Офицер, который ехал в кабине, равнодушно отвернулся, не отвечая на приветствие, прошел мимо меня и Рене – высокий, затянутый в мундир, с накинутым поверх черным плащом, он медленно, палец за пальцем, стаскивал перчатки из тонкой кожи. Почему-то я очень хорошо запомнил эти перчатки. Они были чистыми, без единого пятнышка. Вслед за этим, высоким, в дом скользнул его помощник – невыразительный белесый тип, который нес кейс, прикрепленный к запястью стальным браслетом. Оба гостя уже прошли мимо, но я все стоял в оцепенении, не чувствуя, как сестра теребит меня за рукав.
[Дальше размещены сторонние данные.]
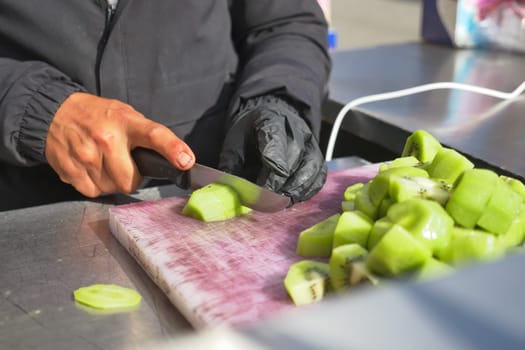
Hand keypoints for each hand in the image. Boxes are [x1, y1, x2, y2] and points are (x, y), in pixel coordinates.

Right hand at [45, 92, 194, 196]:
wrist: (55, 112)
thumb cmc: (98, 116)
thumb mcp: (126, 115)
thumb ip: (146, 136)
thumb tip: (176, 159)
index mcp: (127, 122)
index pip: (155, 135)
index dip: (173, 149)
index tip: (186, 161)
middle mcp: (107, 138)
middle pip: (130, 181)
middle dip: (130, 178)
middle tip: (123, 163)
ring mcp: (86, 154)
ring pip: (111, 188)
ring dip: (110, 181)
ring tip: (102, 161)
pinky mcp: (70, 168)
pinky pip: (92, 191)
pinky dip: (94, 184)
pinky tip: (89, 167)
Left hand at [218, 95, 326, 203]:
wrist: (270, 118)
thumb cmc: (250, 132)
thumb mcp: (233, 141)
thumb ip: (230, 165)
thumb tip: (227, 192)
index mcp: (270, 120)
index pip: (274, 147)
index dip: (269, 174)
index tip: (260, 193)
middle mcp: (296, 129)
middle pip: (295, 158)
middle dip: (281, 185)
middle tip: (268, 202)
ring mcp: (311, 142)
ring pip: (311, 168)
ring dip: (296, 190)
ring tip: (280, 203)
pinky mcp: (318, 156)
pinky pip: (319, 177)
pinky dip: (307, 191)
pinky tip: (292, 198)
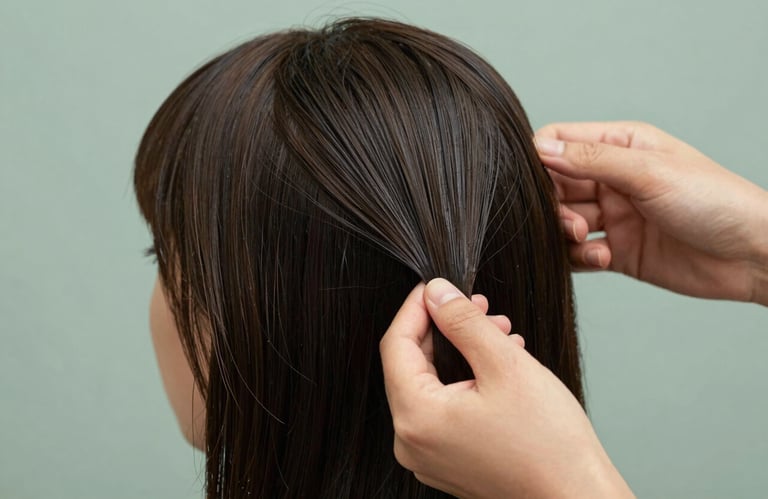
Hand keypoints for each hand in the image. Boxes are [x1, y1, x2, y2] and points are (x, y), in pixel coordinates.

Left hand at [380, 279, 633, 498]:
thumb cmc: (549, 444)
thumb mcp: (504, 364)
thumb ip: (462, 321)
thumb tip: (436, 292)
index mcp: (416, 417)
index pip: (396, 345)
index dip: (416, 308)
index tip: (437, 285)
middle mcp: (411, 442)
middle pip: (412, 365)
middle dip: (446, 328)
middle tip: (479, 306)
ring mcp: (428, 456)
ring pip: (432, 385)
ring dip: (462, 352)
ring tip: (499, 333)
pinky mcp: (448, 462)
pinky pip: (444, 408)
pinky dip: (466, 381)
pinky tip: (498, 364)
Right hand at [535, 121, 767, 304]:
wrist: (751, 256)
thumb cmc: (715, 201)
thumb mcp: (649, 172)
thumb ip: (591, 160)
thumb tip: (541, 148)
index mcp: (621, 146)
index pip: (561, 141)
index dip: (541, 159)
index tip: (538, 180)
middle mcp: (612, 179)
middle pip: (555, 185)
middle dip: (554, 204)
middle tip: (572, 221)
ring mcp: (614, 216)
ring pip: (562, 221)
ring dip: (566, 233)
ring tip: (588, 241)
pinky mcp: (616, 251)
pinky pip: (577, 252)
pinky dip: (579, 257)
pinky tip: (603, 258)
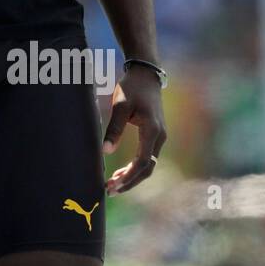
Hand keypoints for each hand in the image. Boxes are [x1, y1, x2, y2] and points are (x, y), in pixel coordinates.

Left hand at [103, 64, 166, 194]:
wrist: (146, 76)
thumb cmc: (132, 88)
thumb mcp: (120, 105)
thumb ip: (114, 128)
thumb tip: (105, 151)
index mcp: (152, 130)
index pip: (143, 161)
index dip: (129, 176)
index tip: (114, 184)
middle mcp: (159, 137)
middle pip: (147, 168)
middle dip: (130, 181)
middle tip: (110, 189)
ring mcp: (159, 137)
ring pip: (148, 165)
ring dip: (132, 176)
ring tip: (113, 184)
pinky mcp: (155, 136)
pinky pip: (147, 157)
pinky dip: (135, 168)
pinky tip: (121, 173)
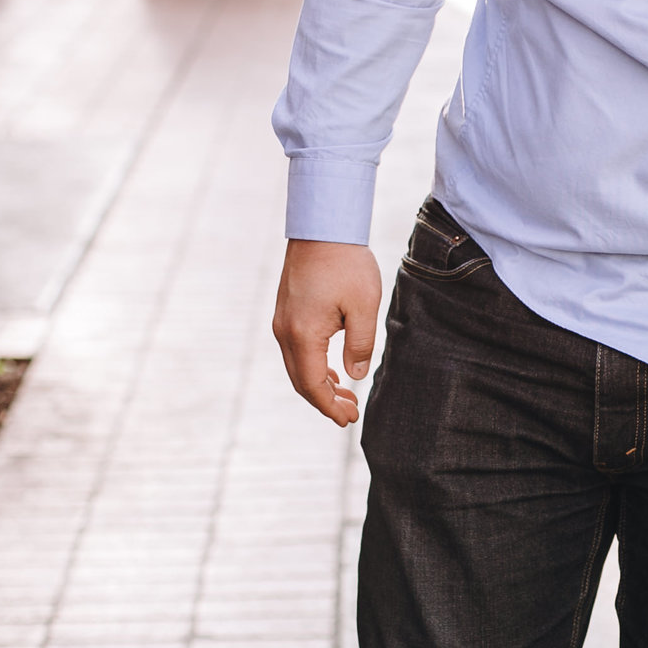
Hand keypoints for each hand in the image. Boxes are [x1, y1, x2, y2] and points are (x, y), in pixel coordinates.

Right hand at [271, 239, 382, 425]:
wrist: (322, 227)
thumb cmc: (347, 264)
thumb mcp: (365, 306)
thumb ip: (361, 345)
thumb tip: (355, 376)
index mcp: (304, 335)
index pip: (313, 385)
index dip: (330, 407)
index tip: (349, 420)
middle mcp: (285, 332)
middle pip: (301, 381)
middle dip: (325, 402)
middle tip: (350, 414)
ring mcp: (282, 321)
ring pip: (297, 366)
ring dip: (319, 385)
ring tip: (344, 396)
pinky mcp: (285, 311)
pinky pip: (295, 350)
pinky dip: (312, 366)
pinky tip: (332, 371)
– Дар Рейнен, – тихо сказала она.
– Разве?
– Вон тот высокий офицер, глава Супремы, любимчик императора.
– Наверное, он сильно боится, раз не ездит без взвода охраны, – заметил я довольно громко, и Рене сильно ткнула меня кулаком в бок.
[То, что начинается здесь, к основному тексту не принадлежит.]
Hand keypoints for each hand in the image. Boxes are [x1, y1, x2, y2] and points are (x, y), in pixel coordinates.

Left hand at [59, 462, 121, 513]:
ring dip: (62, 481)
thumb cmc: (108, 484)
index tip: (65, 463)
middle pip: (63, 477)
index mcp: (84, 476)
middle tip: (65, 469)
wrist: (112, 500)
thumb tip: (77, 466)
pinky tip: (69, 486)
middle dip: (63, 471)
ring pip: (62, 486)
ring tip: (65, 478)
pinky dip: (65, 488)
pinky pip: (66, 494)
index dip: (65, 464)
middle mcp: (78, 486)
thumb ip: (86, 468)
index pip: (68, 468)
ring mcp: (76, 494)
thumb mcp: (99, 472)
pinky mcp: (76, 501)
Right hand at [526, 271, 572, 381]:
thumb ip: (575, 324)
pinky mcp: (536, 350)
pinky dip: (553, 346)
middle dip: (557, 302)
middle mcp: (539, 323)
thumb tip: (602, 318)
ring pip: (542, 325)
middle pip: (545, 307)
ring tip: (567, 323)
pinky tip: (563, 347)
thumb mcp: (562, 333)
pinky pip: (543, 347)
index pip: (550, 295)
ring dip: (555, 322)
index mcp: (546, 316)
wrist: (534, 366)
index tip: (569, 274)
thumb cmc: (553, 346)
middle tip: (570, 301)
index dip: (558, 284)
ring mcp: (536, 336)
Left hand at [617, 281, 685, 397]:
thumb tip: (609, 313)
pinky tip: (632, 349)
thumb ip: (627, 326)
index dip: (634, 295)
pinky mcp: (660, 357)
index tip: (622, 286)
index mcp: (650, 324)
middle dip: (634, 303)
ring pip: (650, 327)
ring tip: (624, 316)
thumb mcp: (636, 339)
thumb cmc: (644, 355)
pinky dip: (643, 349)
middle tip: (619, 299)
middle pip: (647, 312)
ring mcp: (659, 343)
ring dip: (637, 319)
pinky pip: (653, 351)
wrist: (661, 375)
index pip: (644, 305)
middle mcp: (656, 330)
Солдаты, впрочем, не обращали на наш разговор никакого внимания, потому что с интересом наблюдали за потасовкой двух гончих. Когда я подошел поближе, гвардейцы Супремы перестали смеяться и отвели глаза. Отец появился на пороге, приветствовал Рейнена, они вдвоем ушли в кабинет и закрылись там.
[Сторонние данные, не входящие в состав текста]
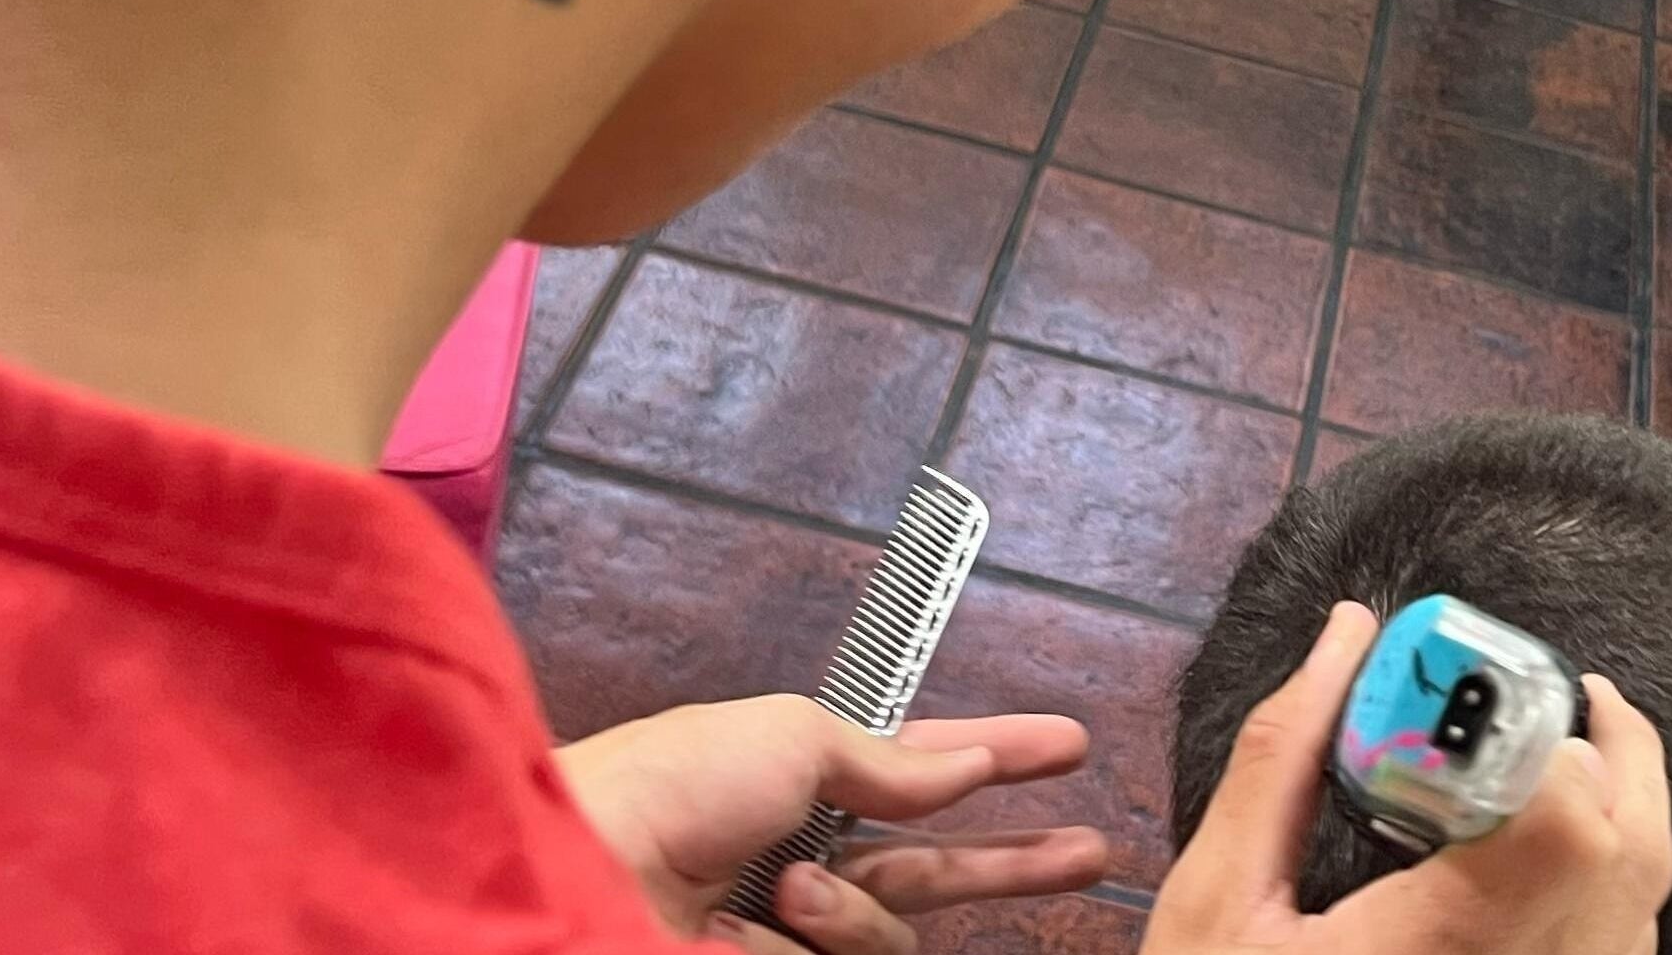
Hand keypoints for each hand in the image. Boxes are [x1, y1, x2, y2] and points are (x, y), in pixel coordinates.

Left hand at [554, 694, 1110, 953]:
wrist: (582, 876)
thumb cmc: (663, 790)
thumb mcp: (789, 737)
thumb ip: (890, 758)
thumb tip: (964, 765)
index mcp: (798, 781)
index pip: (923, 767)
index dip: (998, 755)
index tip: (1065, 746)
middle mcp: (801, 859)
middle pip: (934, 866)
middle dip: (1014, 859)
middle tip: (1088, 854)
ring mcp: (792, 935)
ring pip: (893, 936)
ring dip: (857, 914)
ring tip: (792, 899)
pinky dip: (822, 947)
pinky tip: (761, 934)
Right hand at [1143, 602, 1671, 954]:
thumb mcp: (1217, 902)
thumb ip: (1283, 757)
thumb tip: (1349, 633)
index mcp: (1447, 949)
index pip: (1570, 822)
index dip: (1556, 740)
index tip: (1497, 697)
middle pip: (1635, 850)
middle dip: (1615, 753)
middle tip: (1564, 697)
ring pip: (1647, 905)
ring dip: (1624, 817)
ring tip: (1556, 761)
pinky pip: (1624, 953)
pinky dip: (1614, 890)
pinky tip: (1550, 860)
– Заносчивый ублюдок, – пробормотал я сквозь зубы.
…Этот самый Рейнен убрался через два часа, когда уже смеркалось. Я не знал, о чем они говорили с отцом, но был рад, что жутковатый полковник не остался погостить, и мне не пришлось делить с ним стол и кров. Рокот мотора приземистого фургона Супремы в конце концов стих и сменился простым шумом ветра.
– Ну вот и все, – подытожила наша старшая служанка Лин, прежде чем отправиться в деревню ночевать. – Полковник Рейнен, сразу видно, благородный человек, и людей своих не распускает. Уехали мирно, уток не крали, к посудомойкам не лезли, ничего не поломали, и даже солдаты в фонтан не мочились.
Я промолчал и заглянул в комнату матери, которой все еще сильно нездоровилось. Женщина-врач в сером балахоне ордена целителей сидела возле постели, держа в своих широких ладонях худую руку пациентки. Она подняла на меня взгляд воспаленных глаз и только покачала головой…
Темнело стремительно, бриз дул со стороны моря, а потом сменился легким ветерком с суши. Пахло горькой полынью и солью. К этому запаху примешивался оттенок дыма, возможно, тлела трава в степи.
Я лег спать, долго ворочался, потом забылся и увидел странный сон – про то, как Рене, не глядя под ноги, идет по узкому брусу, переброшенному через ручей. В видении ветер шевелил тростник в ручье, но не мог тронуть ни волосинки в ее прическе, ни края ее плаща – они все время оставались неподвижными, как у призрака.
Я очнулся, попробовал встать, но не сумел и понял, что это не пробуждение, а сон, вложенный в другой сон. Волной накатывал страх. Виски ныли. Везде – в пощелкивании магнитных часов, в шорохе листьев за окном, в гудении ветра я различал близкую угрозу.